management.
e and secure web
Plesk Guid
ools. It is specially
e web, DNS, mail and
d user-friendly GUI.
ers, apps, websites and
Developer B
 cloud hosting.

━━━━━━━━━━

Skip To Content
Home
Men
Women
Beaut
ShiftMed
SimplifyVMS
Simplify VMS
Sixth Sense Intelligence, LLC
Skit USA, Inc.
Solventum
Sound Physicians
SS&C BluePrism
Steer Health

━━━━━━━━━━

** Task brief **
Return exactly the lines above from the line that has "Skit USA, Inc." through the line that has "Steer Health", inclusive, and nothing else.

** Response to this task **
Skit USA, Inc.
Solventum
Sound Physicians
SS&C BluePrism
Steer Health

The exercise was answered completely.